Exercise details
Exactly those lines from the one with "ring pip: (99, 131)" through the end of the listing below must be returned, and nothing else.

··· Material provided ···

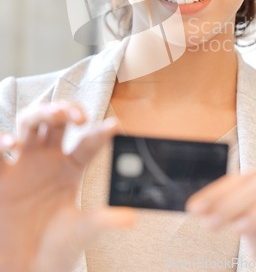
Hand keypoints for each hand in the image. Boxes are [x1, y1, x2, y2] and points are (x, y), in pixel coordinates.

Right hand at [0, 101, 135, 271]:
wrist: (26, 269)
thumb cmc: (56, 248)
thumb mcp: (82, 231)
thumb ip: (104, 220)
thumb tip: (132, 218)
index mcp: (71, 167)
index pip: (88, 142)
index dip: (101, 132)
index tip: (116, 126)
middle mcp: (48, 159)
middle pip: (57, 121)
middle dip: (67, 110)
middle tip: (79, 116)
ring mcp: (24, 164)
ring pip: (30, 124)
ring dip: (41, 113)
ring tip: (55, 115)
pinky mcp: (1, 177)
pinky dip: (1, 140)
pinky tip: (12, 144)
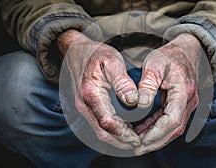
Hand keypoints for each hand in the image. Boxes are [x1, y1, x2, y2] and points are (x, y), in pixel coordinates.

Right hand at [57, 30, 140, 148]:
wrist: (76, 51)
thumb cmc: (96, 54)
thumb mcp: (112, 60)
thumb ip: (122, 81)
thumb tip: (132, 101)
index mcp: (90, 93)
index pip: (107, 121)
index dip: (123, 133)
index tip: (138, 139)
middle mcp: (83, 104)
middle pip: (102, 132)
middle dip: (121, 142)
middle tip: (139, 143)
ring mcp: (82, 108)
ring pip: (99, 131)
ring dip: (117, 139)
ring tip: (135, 139)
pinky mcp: (85, 108)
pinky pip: (97, 125)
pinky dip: (112, 132)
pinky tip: (125, 131)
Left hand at [134, 33, 201, 154]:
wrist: (186, 51)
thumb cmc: (169, 56)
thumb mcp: (154, 64)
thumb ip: (147, 84)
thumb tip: (139, 104)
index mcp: (183, 91)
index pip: (172, 120)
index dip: (155, 134)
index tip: (139, 142)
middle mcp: (190, 101)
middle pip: (174, 130)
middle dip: (155, 141)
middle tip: (135, 148)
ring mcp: (188, 104)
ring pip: (173, 128)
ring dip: (156, 137)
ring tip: (136, 142)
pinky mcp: (183, 105)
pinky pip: (171, 121)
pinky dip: (157, 128)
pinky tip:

···

Reply
ring pip: (99, 131)
ring dip: (117, 139)
ring tip: (135, 139)
pinky mcp: (85, 108)
pinky pip: (97, 125)
pinky dip: (112, 132)
pinky tip: (125, 131)
Left hand at [134, 33, 201, 154]:
wrist: (186, 51)
thumb cmc: (169, 56)
thumb mcp: (154, 64)
thumb ip: (147, 84)
thumb tip: (139, 104)
index mcp: (183, 91)
index pip: (172, 120)
index dip: (155, 134)
index tip: (139, 142)
middle mcp: (190, 101)
middle pip: (174, 130)
middle dip: (155, 141)
middle tip: (135, 148)
ring mcp: (188, 104)
ring pip: (173, 128)
ring dip: (156, 137)
ring tip: (136, 142)
pinky mcp: (183, 105)
pinky pip: (171, 121)
pinky dip: (157, 128)
pinky tip:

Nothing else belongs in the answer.